From the window of ICU I saw a man in a suit. He seemed important. Under his arm, he was holding a tray covered in theatre-green linen and talking on a mobile phone.  Then I saw him in the unit attending to an unconscious child lying on what looked like a butcher's block in full view of the public gaze. He was attempting to cut down into a vein to put up a drip. He was trying to save a dying child and yet I wanted to run in and ask him if he had considered washing his hands at any point. Then I realised, we had seen the only available sink which was in the nurses' office. It was completely broken. Smashed in three places and wasn't going to be mended any time soon. Poor doctor, attending to one of his potential 50,000 patients and doing his best for each of them. My thoughts of criticism soon evaporated in the sense of esteem that  I now held for this doctor.

We went to the surgical wards to see some people from the village. It seemed that no matter what the diagnosis, this was where you were admitted. I was most disturbed by the burns patients. I don't know how they didn't all have wound infections.  The open fires that the Maasai cook over result in so many people, young and old being treated for burns. Every patient that I saw made my flesh creep.          

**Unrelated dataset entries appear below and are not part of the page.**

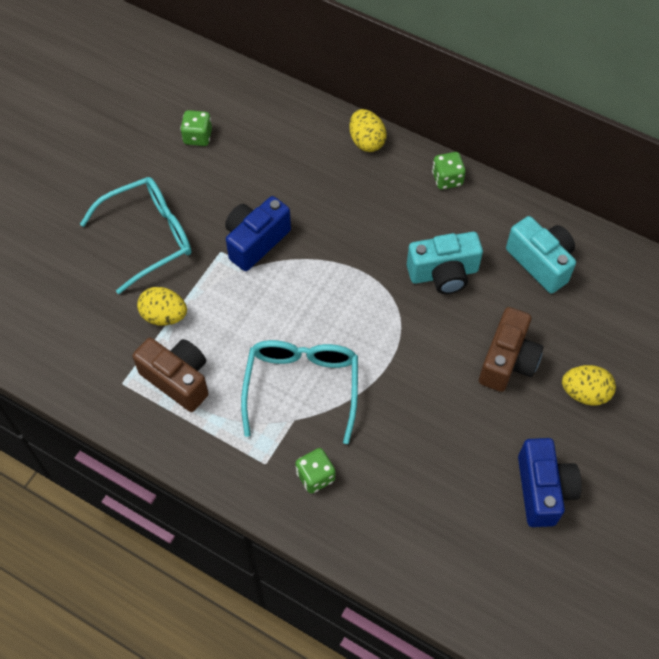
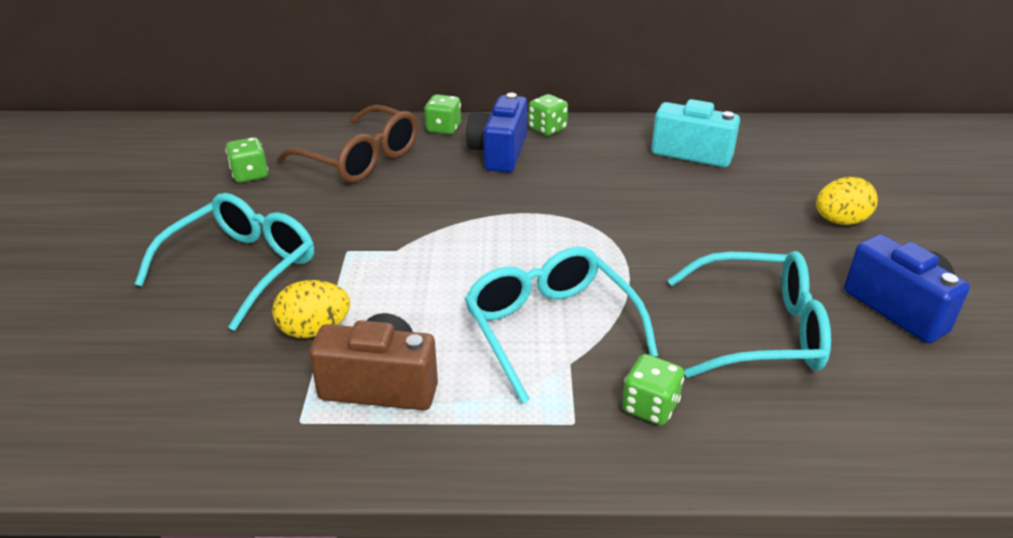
camera: 30 degrees left, 25 degrees down
blue camera [225,196,291,271] -> blue camera moved to [466,93,527,173]
yellow egg [349,109,387,152] -> green dice [424,94,461,134]
turquoise camera [407,232,483,294] -> none
brown camera [479,307,543,392] -> none
none -> brown glasses [277,105,418,183]
none -> turquoise glasses [668,251,831,378]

I use the word 'treated' as if they have the quality of dressings that we would expect in England. In reality, they had plain gauze stuck over the open sore with zinc oxide tape. I just hoped I wouldn't be present when the dressing would come off. I couldn't bear to think that there isn't even clean water to help to soak it off gently.  

These scenes came back to my mind when I phoned Timothy last week to ask if everything was OK as I hadn't heard from him. He said quietly that they had been to hospital as their two year old had fallen into the open fire and into a pan of boiling hot porridge that his aunt was cooking. My heart froze. I thought of the delay in getting to hospital as he wasn't in 'our' village with access to the ambulance. I thought of the long queues that they would have to wait in without emergency care; there's not even an ice cube and no pain relief. Then I shuddered as I thought of the gauze fibres of the dressing sticking to the burned skin.

I contrasted the look of pride on Rebecca's face as she pointed to that sign 'Morogoro referral hospital'. She was so grateful to have it available to her people.  I contrasted it with complaints I heard this week about health services available in Britain. I have to pause and create a gap between those two attitudes which are poles apart. OK, we may have to wait sometimes to access one of the half a million employees who can help us but we are actually very very well off aren't we? Yes, we are very well off indeed!